- **What you have to do**: Exclude all pictures, and reproduce exactly the lines from the one containing "right shoulder: (239, 156)" through the end of the records, with nothing else added.

■ ■ ■

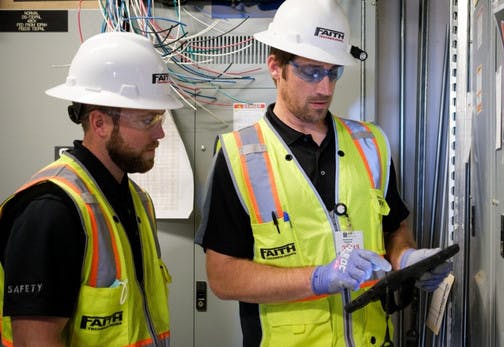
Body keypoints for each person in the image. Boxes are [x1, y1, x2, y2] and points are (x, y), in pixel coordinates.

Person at [195, 0, 452, 346]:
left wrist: (406, 257)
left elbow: (395, 229)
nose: (325, 89)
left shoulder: (371, 144)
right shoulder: (239, 156)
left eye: (333, 72)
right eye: (311, 71)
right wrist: (319, 278)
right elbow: (223, 277)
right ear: (276, 66)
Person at [0, 31, 182, 346]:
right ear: (99, 123)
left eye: (160, 118)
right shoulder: (50, 209)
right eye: (147, 120)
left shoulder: (138, 201)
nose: (161, 133)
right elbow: (34, 341)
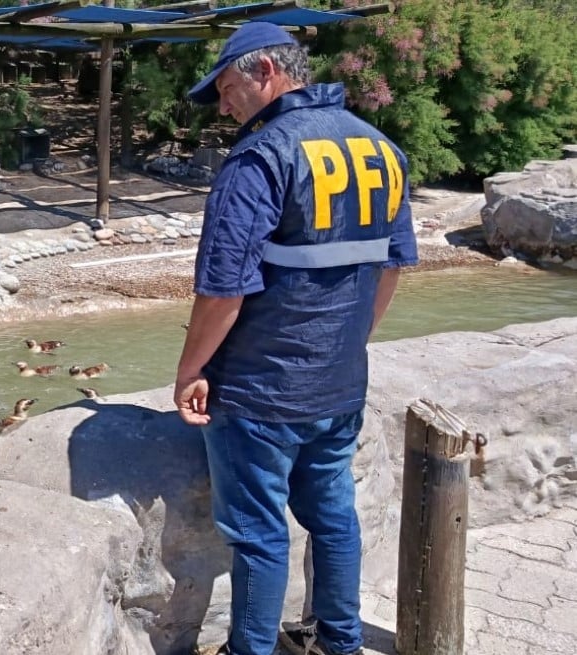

■ ■ ■

- **Solution for this task**:
right shoulder: (239, 156)
left eye: (333, 72)
right eye: (311, 71)
right wrist: (319, 278)
right elbow: (223, 277)
right ear: (276, 66)
Person at [0, 31, 182, 346]:
right ear: (99, 123)
left eye: (160, 118)
right shoulder: (50, 209)
right eye: (147, 120)
left shoulder: (138, 201)
nose: (161, 133)
right elbow: (34, 341)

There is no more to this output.